月下牆頭,一隻纖巧似狐又似犬的小獸慵懶的臥在牆頭上, 渾身的銀毛並非是月色染就, 而是天然的銀白。

說它是狐, 眼又不似狐那樣媚,大而圓翹, 瞳仁如月下黑河, 銀光粼粼。

說它是犬, 目光又全無犬的討好,冷淡而傲慢,長尾垂落。

‘還好意思問我是不是喜愛他?當自己是什麽好東西了!’

釋月心中有怨, 一想起來還是氣不順, 冷眼看著下方那一雙執手相看的男女。

李應茹自小也在冀州外祖家長大, 幼時顯然與舒君譽見過幾麵, 勉強算青梅竹馬。

來到這人生地不熟的栓春台,再見故人, 心境自然不同些。

更何況這故人出落的越發清俊風流, 文采卓越, 兩人之間相識相知,又是一見鍾情, 再見傾心的話本橋段。

如此一來,任誰都要落入這張溫柔網。

其實說起來, 李越若不想拿女兒的婚事做筏子, 而舒君譽又能在朝中得個一官半職的, 還真算個還不錯的郎婿人選。

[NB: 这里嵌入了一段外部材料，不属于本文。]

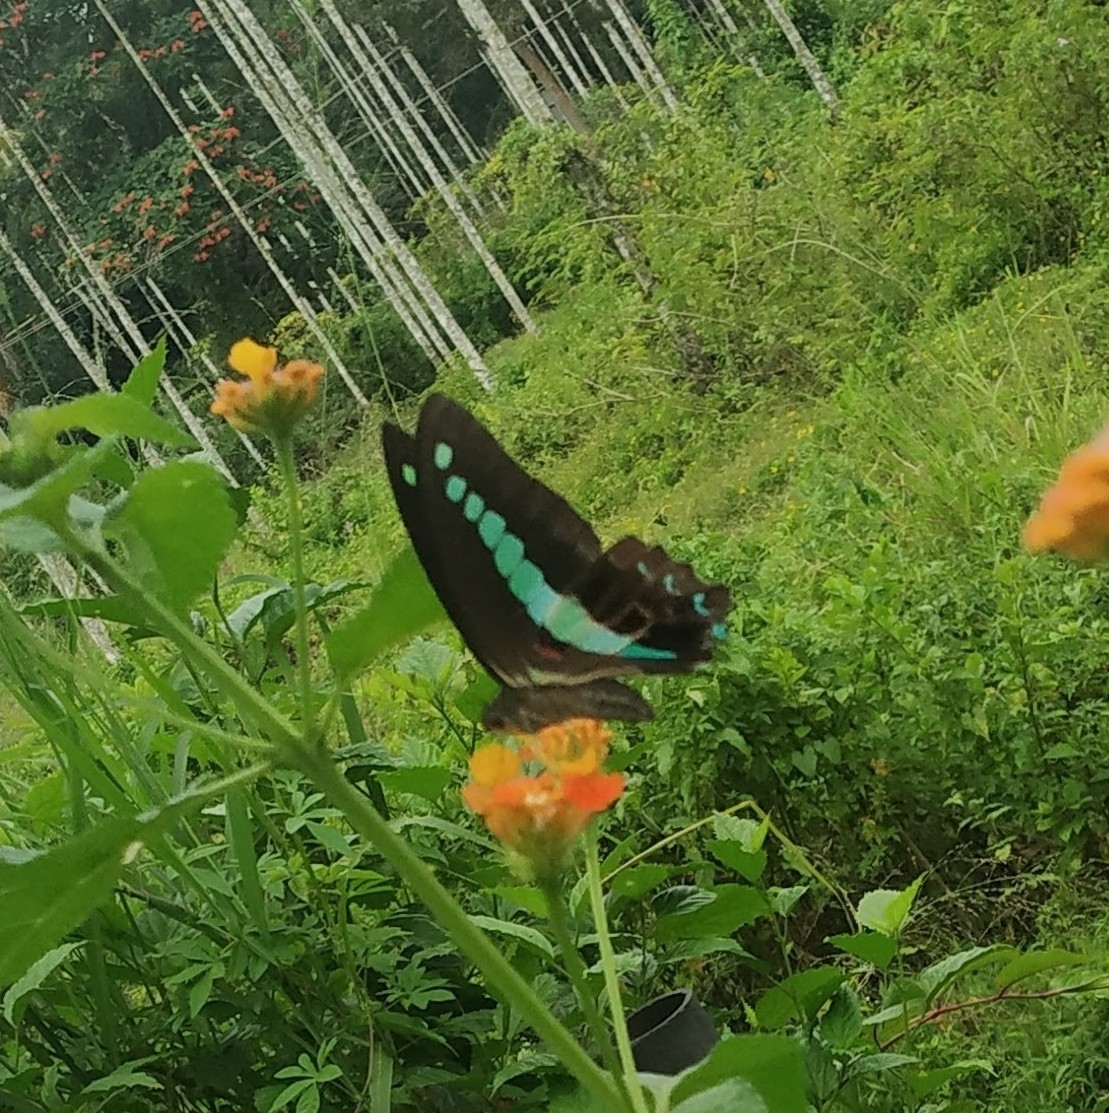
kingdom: Animalia
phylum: Arthropoda
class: Insecta
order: Lepidoptera
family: Papilionidae
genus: Graphium
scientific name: Graphium
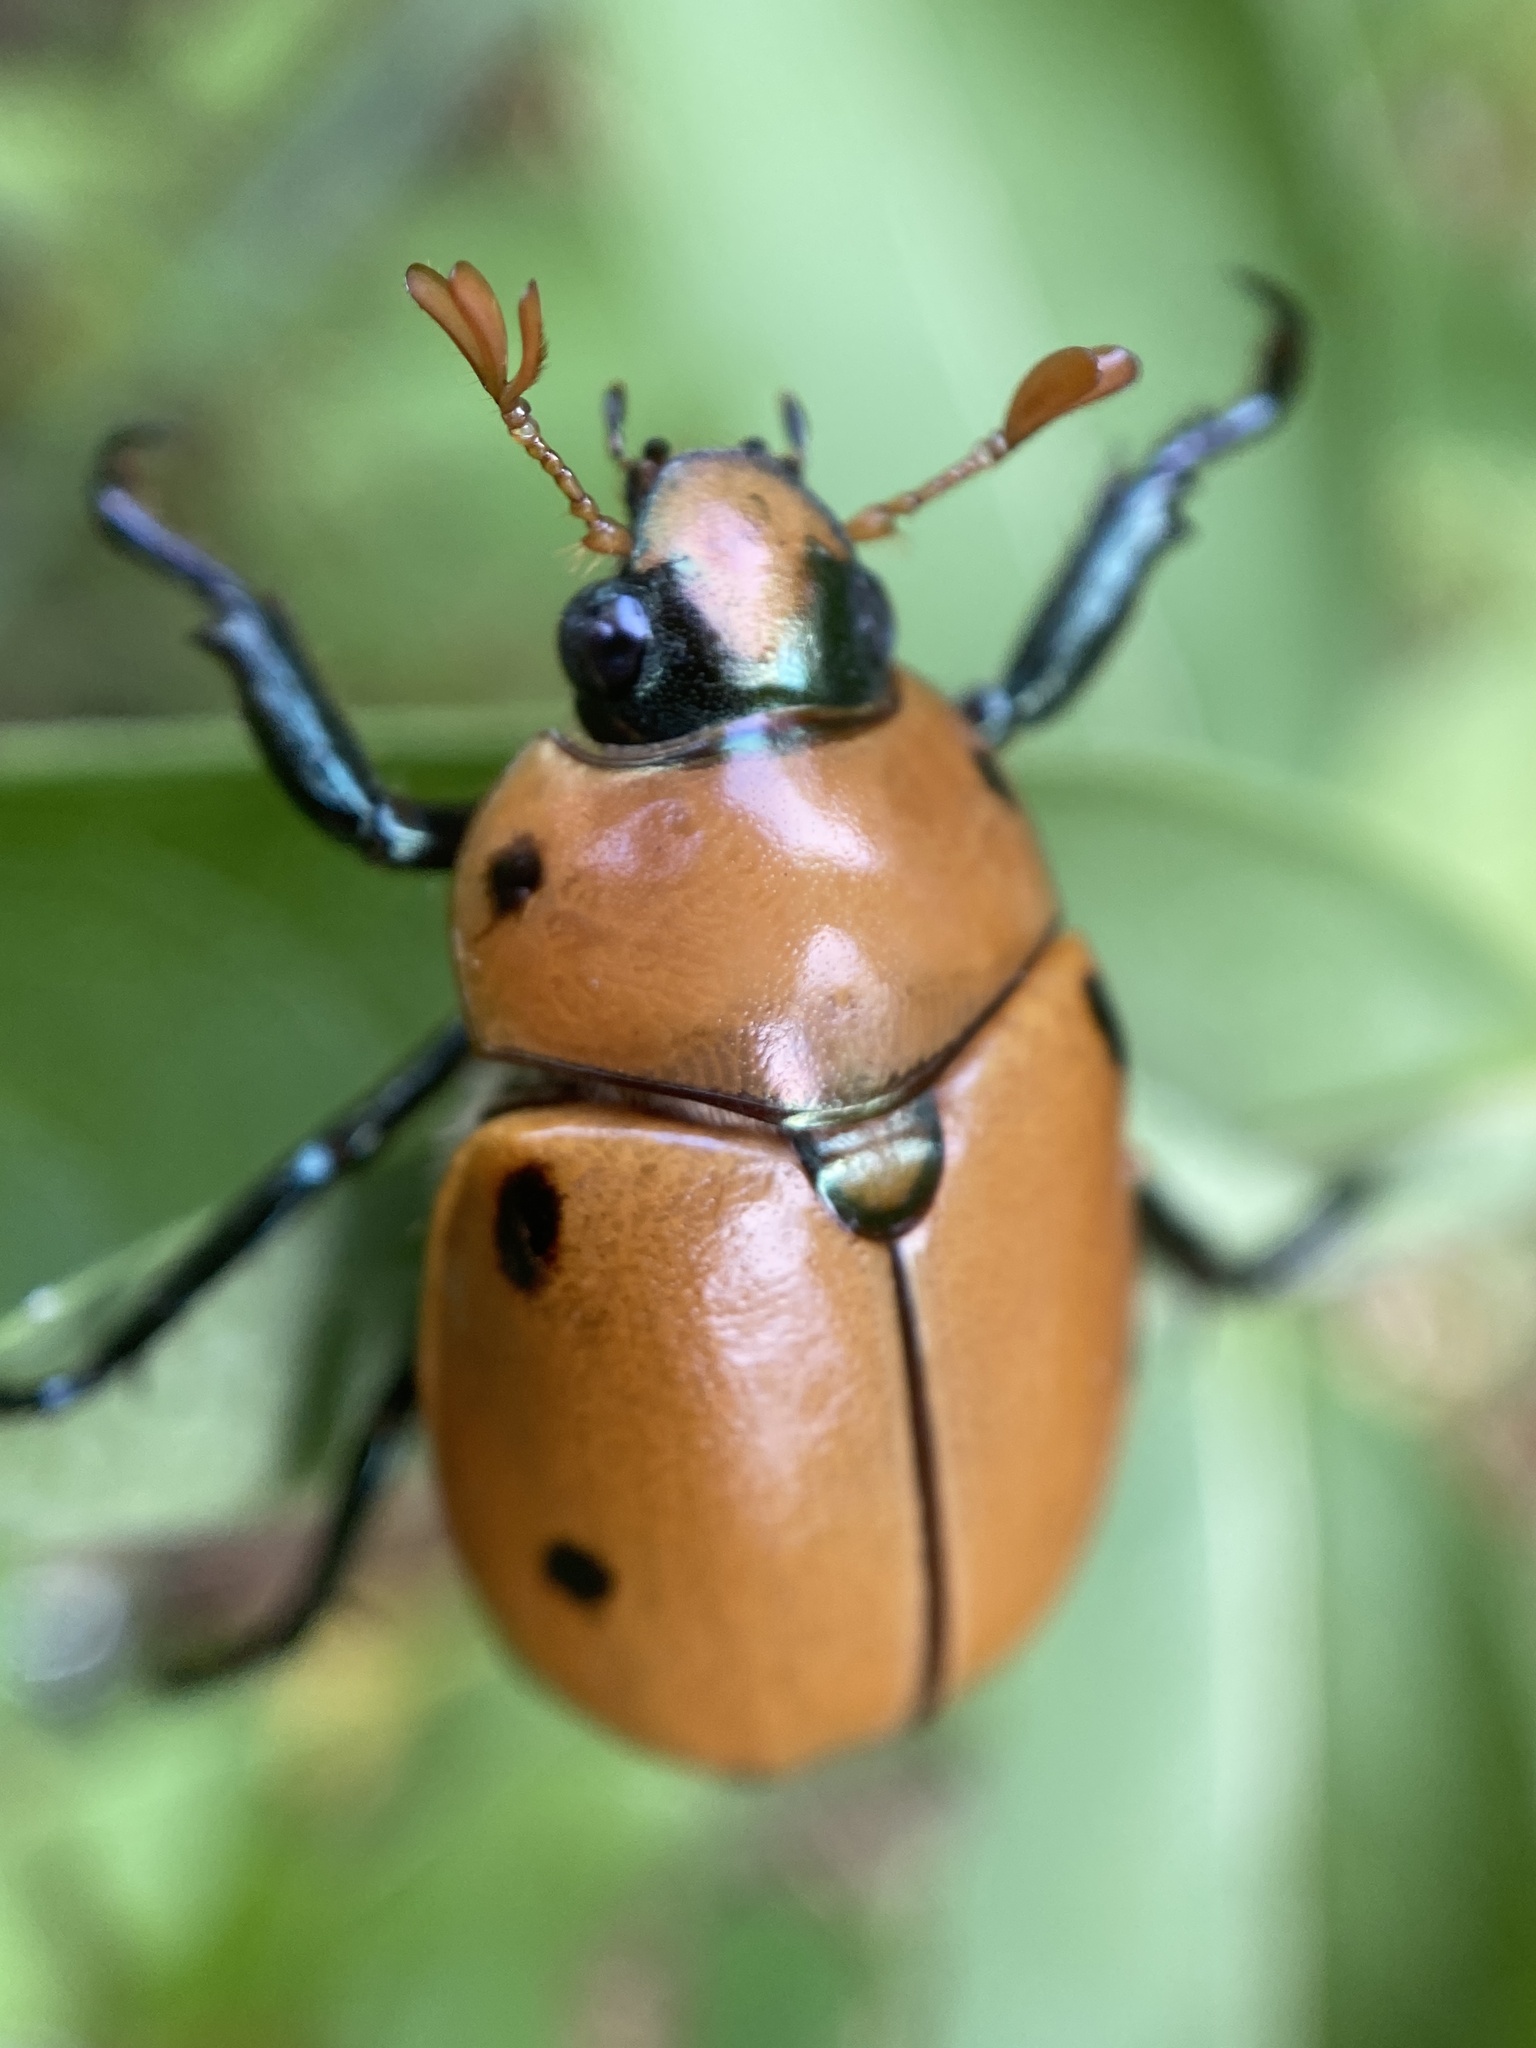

栓春台為廣納人才, 所以特求了朝廷恩典在春日設一場鄉試, 再在秋日設一場,且不設戶籍限製,臨近州府好些考生趕來參試。

春試中舉者共十二名,其中也沒有舒君譽。

李應茹有些不信,輾轉取來舒君譽的答卷,倒是洋洋灑灑幾大篇,給出的策論內容卻不符合栓春台的情況。

“我聽官學幾位負責鄉試的夫子說你文章中的舉措多是依著冀州風土人情所設,於栓春台的民生社稷不相符,而且,”李應茹見舒君譽臉色有些不好,就將餘下那句‘而且多為老生常談,毫無新意’給咽了回去,隻安慰他道:“你不如再潛心研讀一年,明年再來過?”